- Date: January 1, 1971
- Season: 1970
- Stadium: Rose Bowl
- Location: Pasadena, California
- MVP: Jim Plunkett (QB, Stanford)
- Favorite: Ohio State by 10 points
- Referee: John Presley (Pacific-8) (split crew: Pac-8, Big Ten)
- Attendance: 103,839

United States TV coverage
- Network: NBC
- Announcers: Curt Gowdy, Kyle Rote
- Nielsen ratings: 27.2

= 1971 Rose Bowl =

American college football game

The 1971 Rose Bowl was It was the 57th edition of the college football bowl game, played at the Rose Bowl in Pasadena, California, on Friday, January 1. The Stanford Indians of the Pacific-8 Conference defeated the second-ranked Ohio State Buckeyes of the Big Ten Conference, 27–17. The Player of the Game was Stanford quarterback Jim Plunkett, the Heisman Trophy winner.

==Teams==

===Ohio State===

Ohio State started the season ranked first in the nation and proceeded to roll off five easy wins by a combined score of 195–60. In their fifth game, the Buckeyes won 48–29 at Illinois. But for some reason, Texas leapfrogged Ohio State to #1 after beating unranked Rice 45–21. The next week the Buckeyes defeated #20 Northwestern 24–10, but dropped to third in the rankings as Notre Dame moved up to second after a rout of Navy.
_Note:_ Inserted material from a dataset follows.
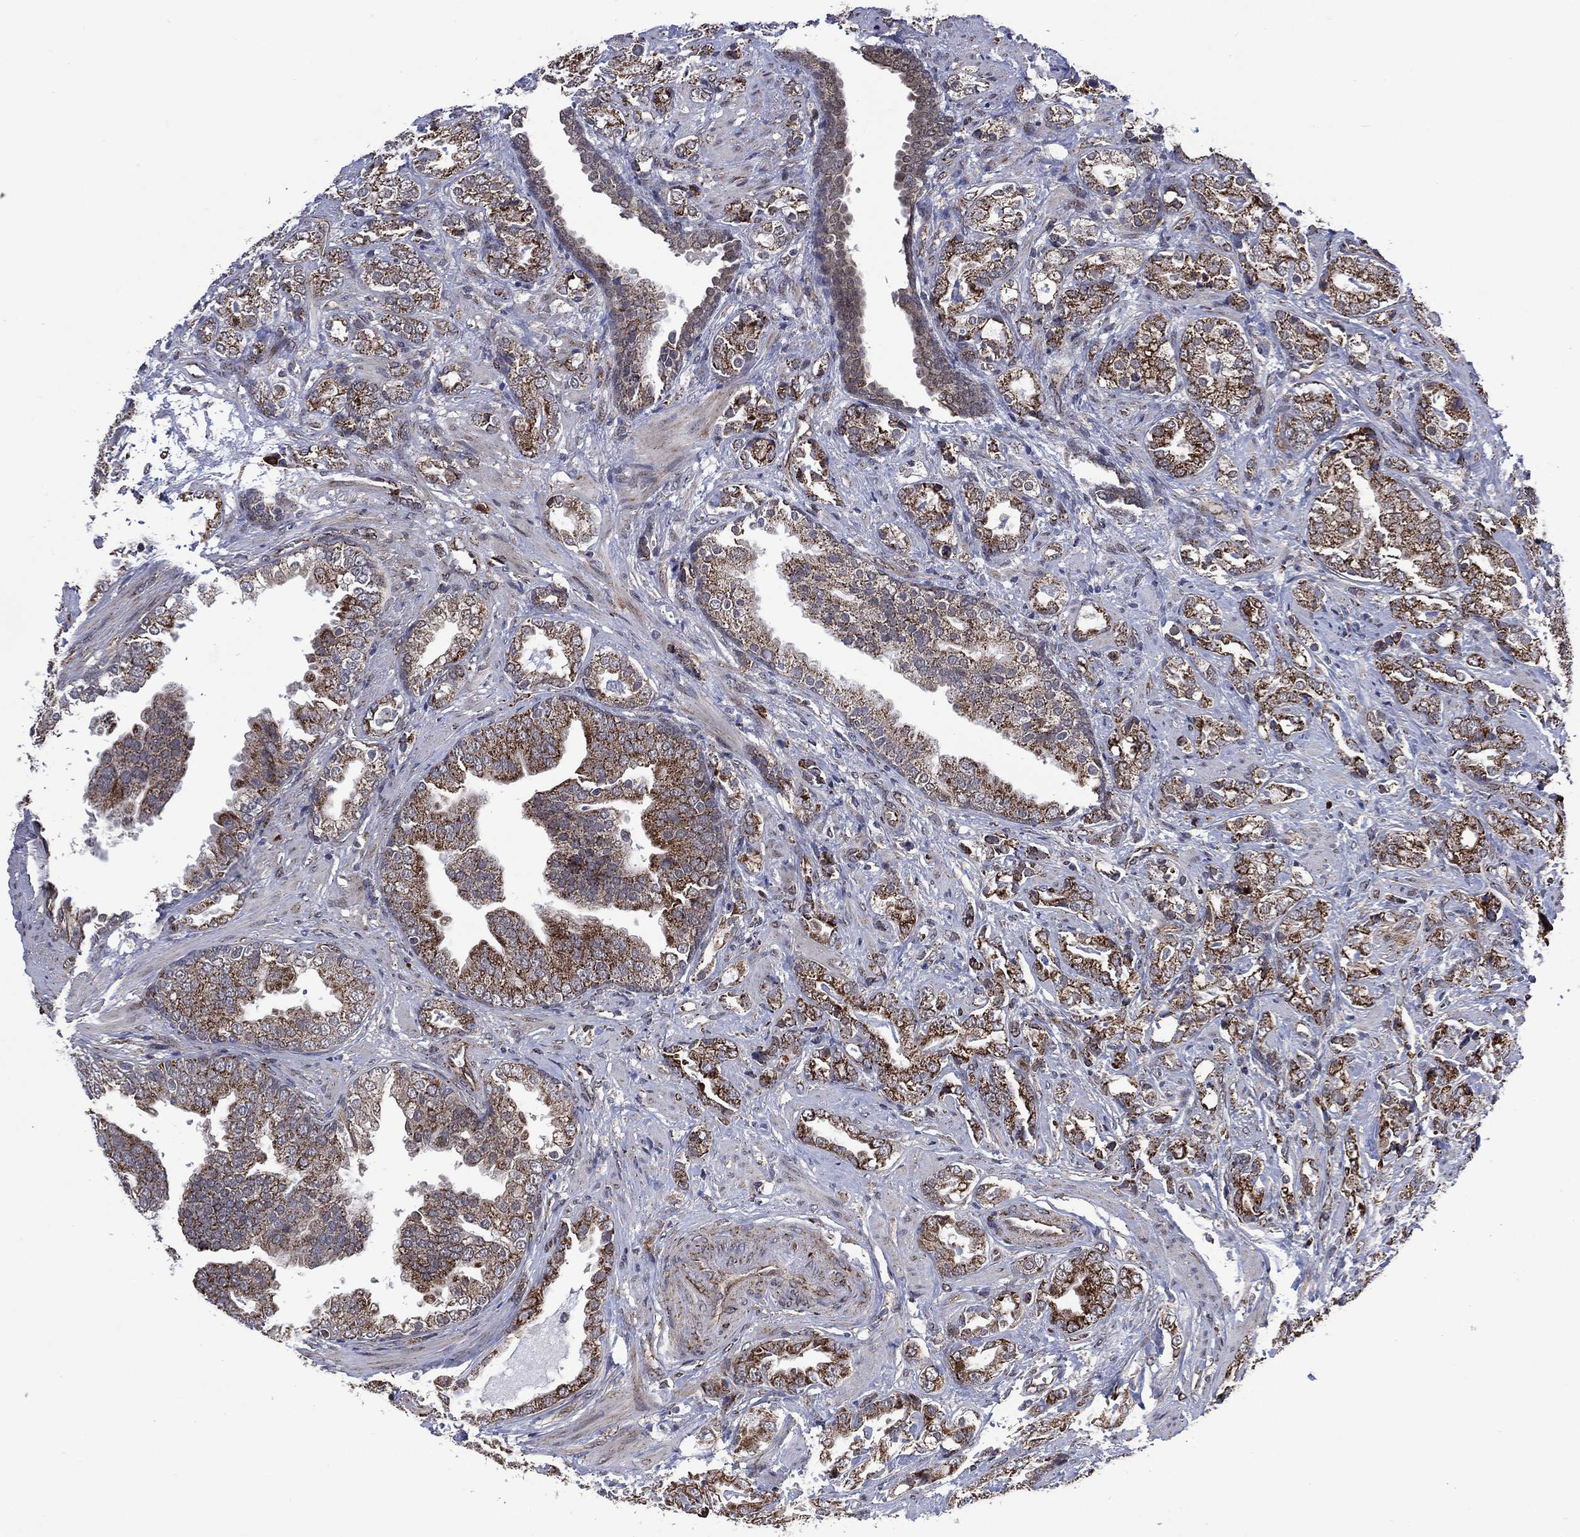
{"staining": {"intensity": "moderate", "quantity": ">75%", "location": "cytoplasmic/membranous"}, "tissue": "prostate cancer", "cell_type": "Tumor cells", "image_type": "cancer", "snomed": [{"axis": "morphology", "description": "Adenocarcinoma, NOS"}, {"axis": "topography", "description": "Prostate"}], "caption": "There is medium levels of moderate cytoplasmic/membranous staining in tumor cells of prostate cancer (adenocarcinoma), as demonstrated by immunohistochemical staining (brown color).", "gene": "HTD2", "patient": {"sex": "male", "age": 57}}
After a 10–7 win with a late field goal at Purdue on November 14, they fell to fifth despite still being undefeated, as Nebraska and Michigan passed them. They earned the Rose Bowl berth on the strength of their 20–9 victory over #4 Michigan in their rivalry game that decided the Big Ten title and rose back to second, behind Texas. After Texas lost in the Cotton Bowl to #6 Notre Dame earlier on New Year's Day, Ohio State went into the Rose Bowl with the inside track to claim the national championship.

===Stanford===

Stanford started the season ranked tenth, and in the season opener they upset #4 Arkansas 34–28 at Little Rock. After an easy win over San Jose State, they traveled north to Eugene for a game that featured a quarterback battle between Plunkett and Oregon sophomore Dan Fouts. Stanford won 33–10, but then were caught looking ahead to their showdown with USC and lost 24–16 at home to Purdue. They then beat four-time defending Pac-8 champion USC at Stanford, 24–14 (avenging a last second loss to the Trojans the year before). An easy 63–16 win over conference doormat Washington State boosted the Indians to #8.
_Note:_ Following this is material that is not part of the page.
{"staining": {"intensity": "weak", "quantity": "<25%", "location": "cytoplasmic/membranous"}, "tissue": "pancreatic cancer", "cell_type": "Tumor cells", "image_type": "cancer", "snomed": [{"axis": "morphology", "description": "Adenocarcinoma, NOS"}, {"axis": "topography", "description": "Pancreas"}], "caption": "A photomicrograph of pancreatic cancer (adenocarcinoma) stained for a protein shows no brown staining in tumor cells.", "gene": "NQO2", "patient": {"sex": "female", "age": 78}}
Next up was a showdown with #16 UCLA in Los Angeles for the conference lead. In what was expected to be another quarterback showdown between Plunkett and the Bruins' Dennis Dummit, the defenses dominated in Stanford's key 9–7 win. After an easy win over Oregon State, they rose to sixth before clinching the conference title in the Rose Bowl decider over sophomore QB Sonny Sixkiller and Washington, 29–22. Stanford then suffered a pair of letdowns, losing to #13 Air Force 31–14 and to arch rival California, 22–14. The Pac-8 standings were so tightly bunched, that a win by either Oregon, UCLA, or Washington over Stanford would have sent that team to the Rose Bowl.

==Scoring==

===First quarter===
- Stanford – Jackie Brown 4-yard run (Steve Horowitz kick), 10:20
- Stanford – Horowitz 37-yard field goal, 6:50
- Ohio State – John Brockington 1-yard run (Fred Schram kick), 3:45

===Second quarter===
- Ohio State – Brockington 1-yard run (Schram kick), 14:24

===Third quarter===
- Stanford – Horowitz 48-yard field goal, 12:29
- Ohio State – Schram 32-yard field goal, 8:33

===Fourth quarter===
- Stanford – Brown 1-yard run (Horowitz kick), 10:03
- Stanford – Randy Vataha 10-yard pass from Jim Plunkett (Horowitz kick), 8:18

==Statistics==

| Statistics | Stanford | Ohio State |
|---|---|---|
| First downs | 21 | 22 |
| Rushes–yards | 37–143 | 67–364 |
| Passing yards | 265 | 75 |
| Passes | 20–30–1 | 7–20–1 |
| Total yards | 408 | 439 |
| Punts–average | 3–33 | 2–28 |
| Fumbles–lost | 3–2 | 2–0 |
| Turnovers by | 3 | 1 |
| Yards penalized | 3–46 | 6–68 |

Source:

==Aftermath==
Ohio State was crowned National Champions prior to the bowl game by National Football Foundation along with Texas. Stanford repeated as Rose Bowl champions the following year, led by fifth-year senior quarterback Don Bunce, who redshirted this season.

==Notes==
- Plunkett is Stanford’s only Heisman Trophy winner, and is the only player to be named MVP of the Rose Bowl and Super Bowl (XV); he was the first overall pick of the 1971 NFL draft.